Learning Documentation:

## Chaos Experiment Results: npm Registry Unavailability

### Date: 2024-01-15

### Findings
- Build failed after 60 seconds when registry unreachable
- No fallback to cache despite cache being populated
- Error messages unhelpful ("ETIMEDOUT")

### Root Causes
1. npm ci doesn't use cache when registry unreachable
2. No offline fallback configured
3. Timeout too short for retry

### Remediation
1. [x] Switch to npm ci --prefer-offline
2. [x] Implement local registry mirror
3. [x] Increase timeout to 5 minutes
4. [ ] Add alerting for registry latency

### Verification
- Re-ran experiment 2024-01-22
- Build completed in 45 seconds from cache
- Status: IMPROVED

Metrics to Track:

Metric	Purpose
Mean time to detect failure	How fast do we notice?
Mean time to recover	How fast do we restore?
Blast radius	How much was affected?
Experiments run	Are we testing enough?
Issues found	Are experiments valuable?
Issues fixed	Are we improving?

Recommendations¶

For SRE Teams:

Start with registry unavailability. It's common, impactful, and easy to test. Block your package registries and see what breaks.
Test your caches. Verify that cached dependencies actually enable offline builds. Many teams assume caching works but never verify.
Automate experiments. Run chaos tests regularly, not just once. Supply chain resilience degrades as dependencies change.

For DevOps Engineers:

Design for degradation. Build systems should handle dependency failures gracefully—fallback to caches, skip non-essential steps, provide clear errors.
Implement circuit breakers. Don't let one slow registry block all builds. Timeout, fail fast, and fall back.
Document recovery procedures. When chaos reveals vulnerabilities, document how to recover. Runbooks save time during real incidents.

For Organizations:

Include supply chain in chaos programs. If you do chaos engineering for production services, extend it to build and deployment infrastructure.
Budget for resilience. Local mirrors, redundant registries, and robust caching cost money but pay off during outages.
Learn from experiments. Chaos engineering that doesn't drive improvement is just chaos. Close the loop from findings to fixes.

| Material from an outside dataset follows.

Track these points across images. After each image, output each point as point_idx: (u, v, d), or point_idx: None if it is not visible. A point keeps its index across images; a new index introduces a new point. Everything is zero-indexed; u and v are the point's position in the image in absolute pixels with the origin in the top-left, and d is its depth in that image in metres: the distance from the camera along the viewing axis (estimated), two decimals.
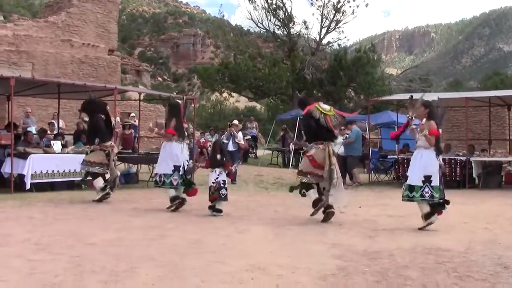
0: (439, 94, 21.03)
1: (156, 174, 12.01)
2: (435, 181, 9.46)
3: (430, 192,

Supply chain chaos engineering reveals vulnerabilities that only manifest during failures—exactly when you can least afford surprises. The 2016 npm incident, the 2024 PyPI outages, and countless smaller disruptions demonstrate that registry unavailability isn't hypothetical. Organizations that test their resilience before crises recover faster when crises occur. Those that don't discover their vulnerabilities at the worst possible time.